Requirement
For each line below that contains the string "context", copy that line.

Information supplied
# # # # #
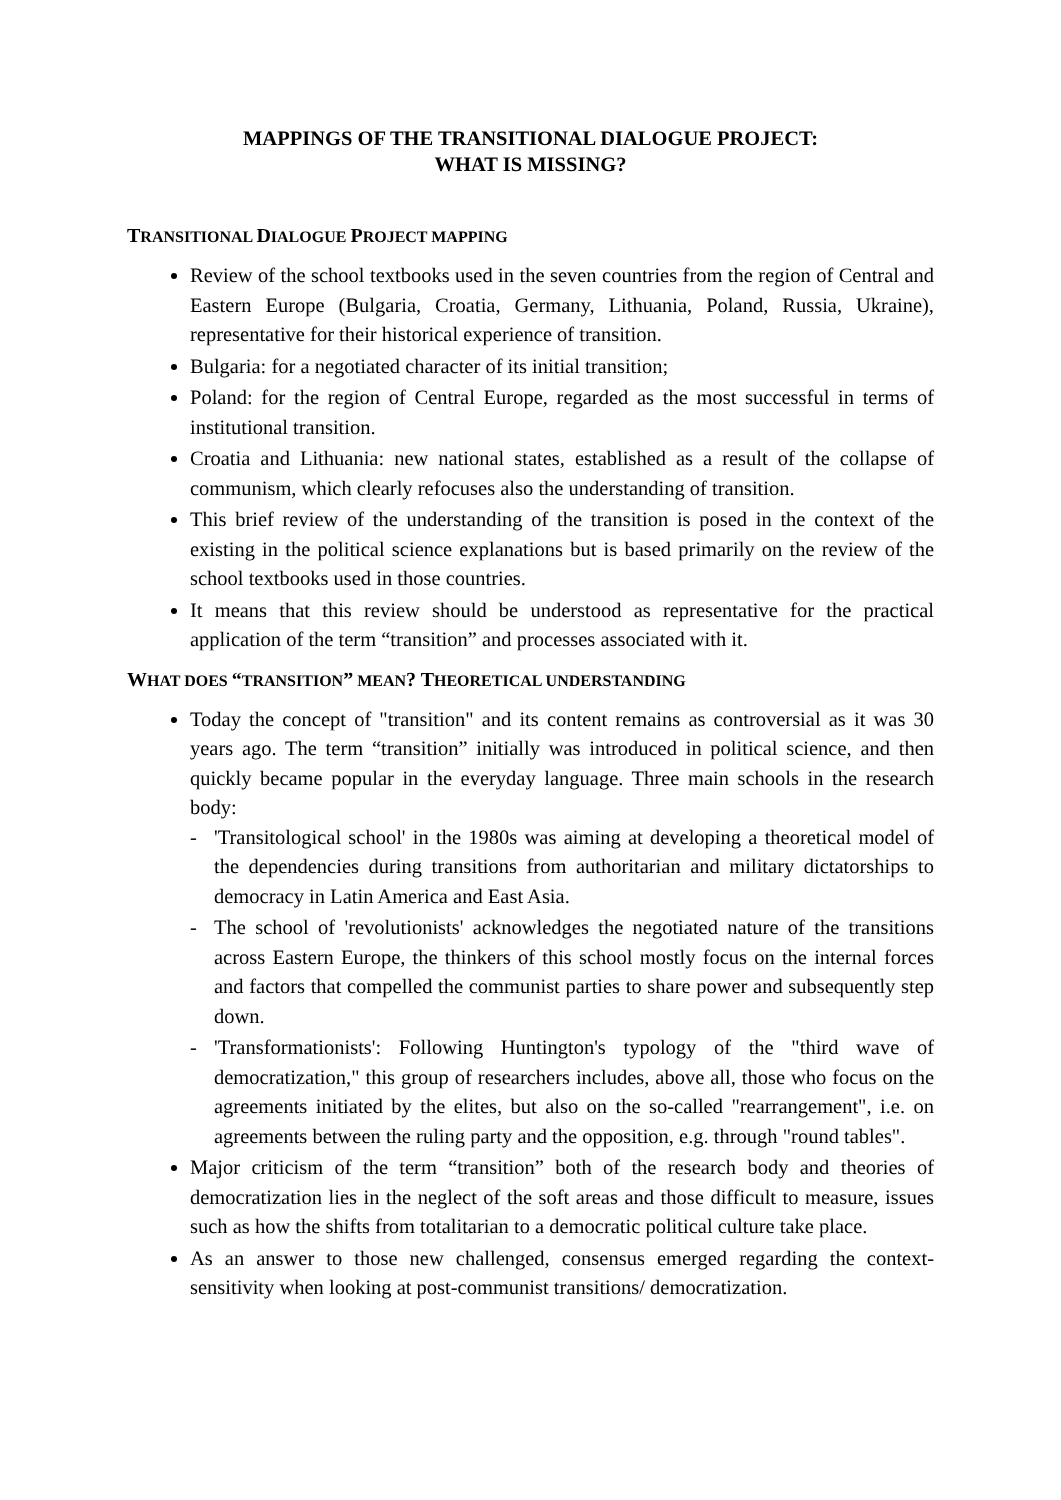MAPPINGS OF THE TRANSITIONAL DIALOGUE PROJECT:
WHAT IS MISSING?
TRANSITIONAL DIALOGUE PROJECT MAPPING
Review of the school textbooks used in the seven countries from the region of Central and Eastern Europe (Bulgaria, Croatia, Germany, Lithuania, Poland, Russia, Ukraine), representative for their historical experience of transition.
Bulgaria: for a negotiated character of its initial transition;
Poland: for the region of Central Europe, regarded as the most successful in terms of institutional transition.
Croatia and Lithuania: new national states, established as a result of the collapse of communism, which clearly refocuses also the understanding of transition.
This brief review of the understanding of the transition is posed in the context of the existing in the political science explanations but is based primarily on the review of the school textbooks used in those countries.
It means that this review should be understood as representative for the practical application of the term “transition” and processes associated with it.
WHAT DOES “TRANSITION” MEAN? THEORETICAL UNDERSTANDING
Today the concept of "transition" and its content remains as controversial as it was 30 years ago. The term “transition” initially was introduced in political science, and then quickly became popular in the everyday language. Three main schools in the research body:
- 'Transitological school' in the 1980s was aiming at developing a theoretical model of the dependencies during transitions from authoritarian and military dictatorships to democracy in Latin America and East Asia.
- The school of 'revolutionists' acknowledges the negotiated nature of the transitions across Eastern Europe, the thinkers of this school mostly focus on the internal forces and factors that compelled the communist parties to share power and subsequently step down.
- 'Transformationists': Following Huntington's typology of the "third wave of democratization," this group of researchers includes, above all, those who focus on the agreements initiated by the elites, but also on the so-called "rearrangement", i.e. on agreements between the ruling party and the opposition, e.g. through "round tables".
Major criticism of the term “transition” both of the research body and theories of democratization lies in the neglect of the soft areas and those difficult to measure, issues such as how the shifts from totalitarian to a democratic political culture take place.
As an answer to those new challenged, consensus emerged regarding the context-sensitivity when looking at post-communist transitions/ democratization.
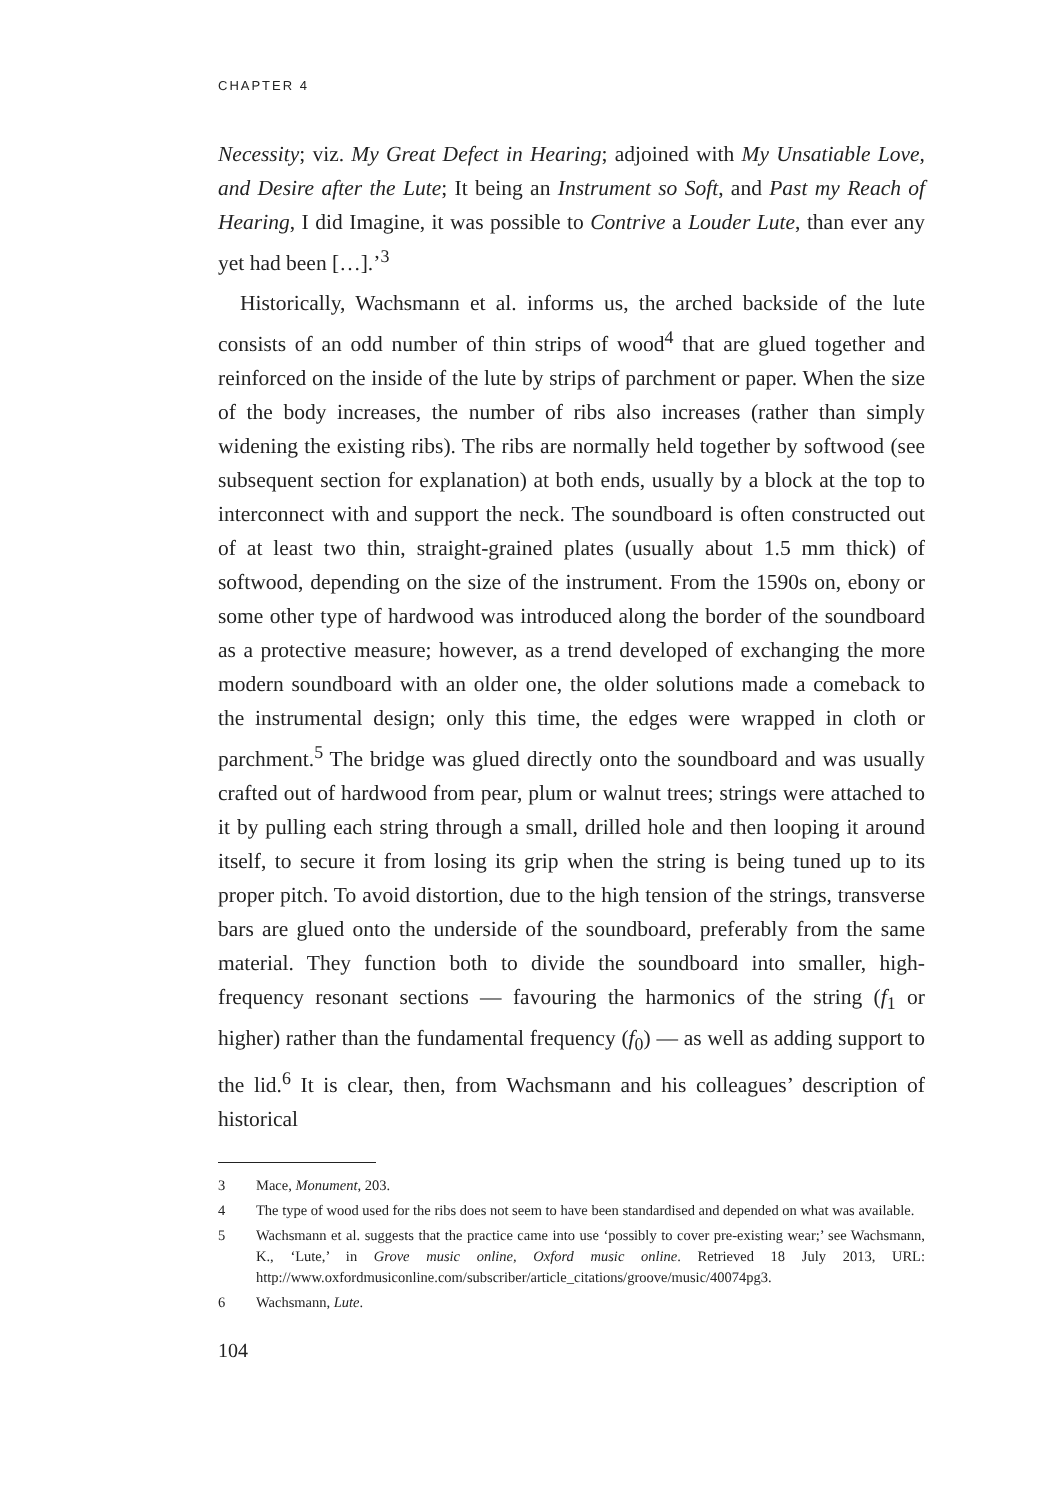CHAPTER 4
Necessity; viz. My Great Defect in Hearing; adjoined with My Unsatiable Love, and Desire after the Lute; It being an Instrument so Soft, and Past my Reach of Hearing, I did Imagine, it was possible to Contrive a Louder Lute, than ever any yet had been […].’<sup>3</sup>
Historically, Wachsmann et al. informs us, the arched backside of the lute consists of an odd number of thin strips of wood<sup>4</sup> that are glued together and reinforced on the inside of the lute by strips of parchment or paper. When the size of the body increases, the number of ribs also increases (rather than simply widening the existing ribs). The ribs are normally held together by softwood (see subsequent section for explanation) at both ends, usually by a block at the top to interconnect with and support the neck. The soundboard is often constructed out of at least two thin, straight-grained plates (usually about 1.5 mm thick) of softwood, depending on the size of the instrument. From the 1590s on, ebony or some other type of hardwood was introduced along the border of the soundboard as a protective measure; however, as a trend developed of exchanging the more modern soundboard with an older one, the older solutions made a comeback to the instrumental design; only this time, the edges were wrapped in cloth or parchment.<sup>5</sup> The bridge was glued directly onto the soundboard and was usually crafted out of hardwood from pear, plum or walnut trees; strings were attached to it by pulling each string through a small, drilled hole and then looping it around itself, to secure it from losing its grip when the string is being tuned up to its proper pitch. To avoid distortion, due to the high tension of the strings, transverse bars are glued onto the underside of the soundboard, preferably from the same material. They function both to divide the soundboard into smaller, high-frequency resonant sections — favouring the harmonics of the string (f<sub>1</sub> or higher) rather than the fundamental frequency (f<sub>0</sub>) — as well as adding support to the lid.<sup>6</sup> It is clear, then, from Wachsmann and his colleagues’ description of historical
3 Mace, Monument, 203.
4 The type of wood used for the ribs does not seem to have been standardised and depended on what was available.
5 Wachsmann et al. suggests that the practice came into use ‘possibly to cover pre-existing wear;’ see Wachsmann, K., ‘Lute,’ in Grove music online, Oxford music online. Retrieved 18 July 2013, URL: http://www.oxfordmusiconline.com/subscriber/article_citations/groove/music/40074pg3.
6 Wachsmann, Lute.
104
# # # # #
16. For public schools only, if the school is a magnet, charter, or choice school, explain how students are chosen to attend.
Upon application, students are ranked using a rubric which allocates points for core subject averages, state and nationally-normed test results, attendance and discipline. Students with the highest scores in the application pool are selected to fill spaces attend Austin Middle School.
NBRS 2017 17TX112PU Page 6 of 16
# # # # #
Written reply
This brief review of the understanding of the transition is posed in the context of the existing in the political science explanations but is based primarily on the review of the school textbooks used in those countries.
As an answer to those new challenged, consensus emerged regarding the context-sensitivity when looking at post-communist transitions/ democratization.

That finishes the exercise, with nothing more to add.